::: RECORD SET :::
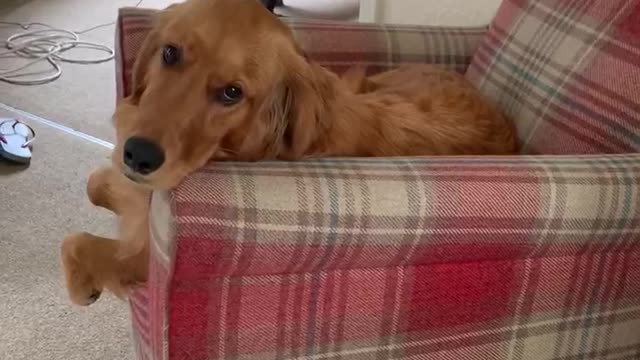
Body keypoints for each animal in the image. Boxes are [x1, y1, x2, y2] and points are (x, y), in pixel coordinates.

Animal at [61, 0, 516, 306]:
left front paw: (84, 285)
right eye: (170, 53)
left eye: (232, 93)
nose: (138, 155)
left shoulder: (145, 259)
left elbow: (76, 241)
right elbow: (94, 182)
:::
::: RECORD SET :::
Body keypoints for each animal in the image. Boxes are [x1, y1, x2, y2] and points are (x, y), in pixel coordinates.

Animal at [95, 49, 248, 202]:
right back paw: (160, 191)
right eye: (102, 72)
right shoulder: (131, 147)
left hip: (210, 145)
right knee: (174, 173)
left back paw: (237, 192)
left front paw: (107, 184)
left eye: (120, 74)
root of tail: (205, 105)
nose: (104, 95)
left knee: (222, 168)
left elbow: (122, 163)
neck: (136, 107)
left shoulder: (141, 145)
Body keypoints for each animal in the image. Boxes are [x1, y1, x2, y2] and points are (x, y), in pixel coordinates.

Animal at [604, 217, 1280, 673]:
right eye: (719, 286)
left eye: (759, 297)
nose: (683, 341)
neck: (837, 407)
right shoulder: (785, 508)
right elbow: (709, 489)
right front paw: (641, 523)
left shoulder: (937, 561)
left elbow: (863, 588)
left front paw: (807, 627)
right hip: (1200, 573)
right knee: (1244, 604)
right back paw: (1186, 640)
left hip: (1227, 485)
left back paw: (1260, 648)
:::
::: RECORD SET :::
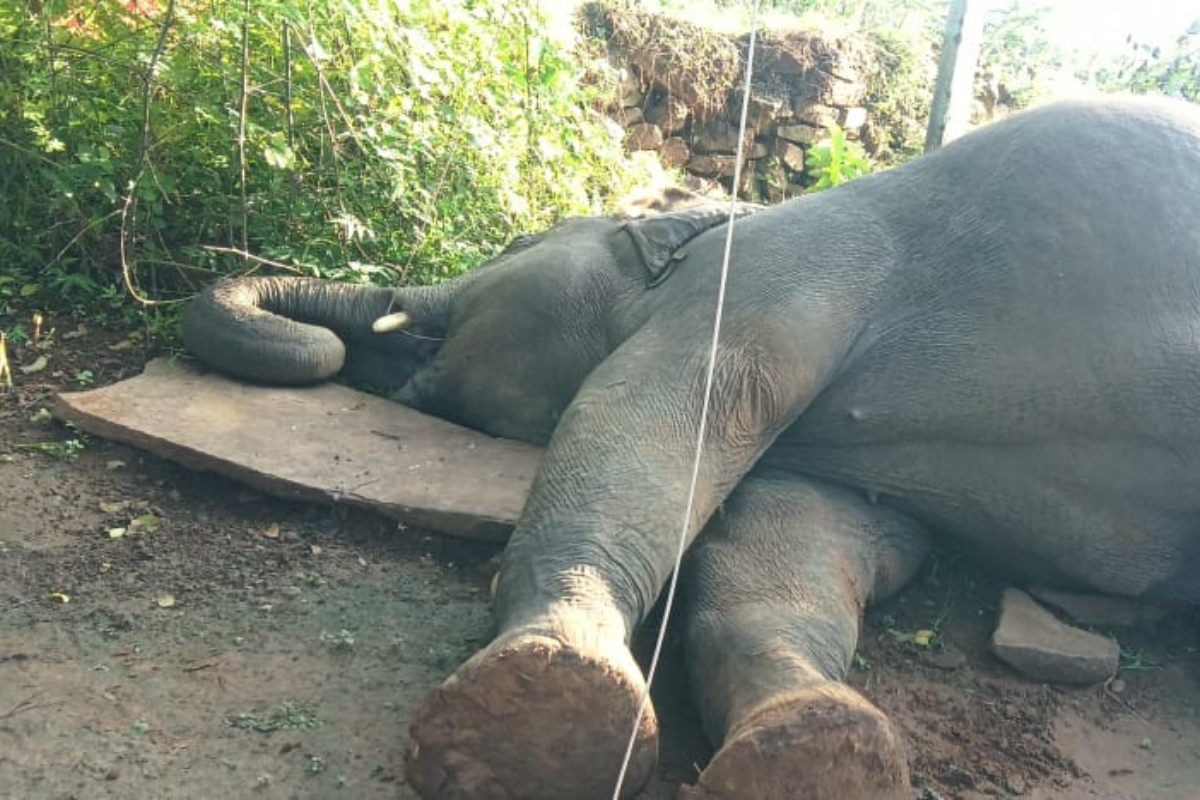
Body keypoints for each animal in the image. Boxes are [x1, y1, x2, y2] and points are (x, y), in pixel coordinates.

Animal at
:::
§ WHAT NEEDS TO BE DONE: From the data above, copy every line where "shoulder" appears.

§ TASK ANSWER:
left shoulder: (145, 259)
right shoulder: (131, 147)
left shoulder: (141, 145)
right shoulder: (785, 508)
left shoulder: (937, 561)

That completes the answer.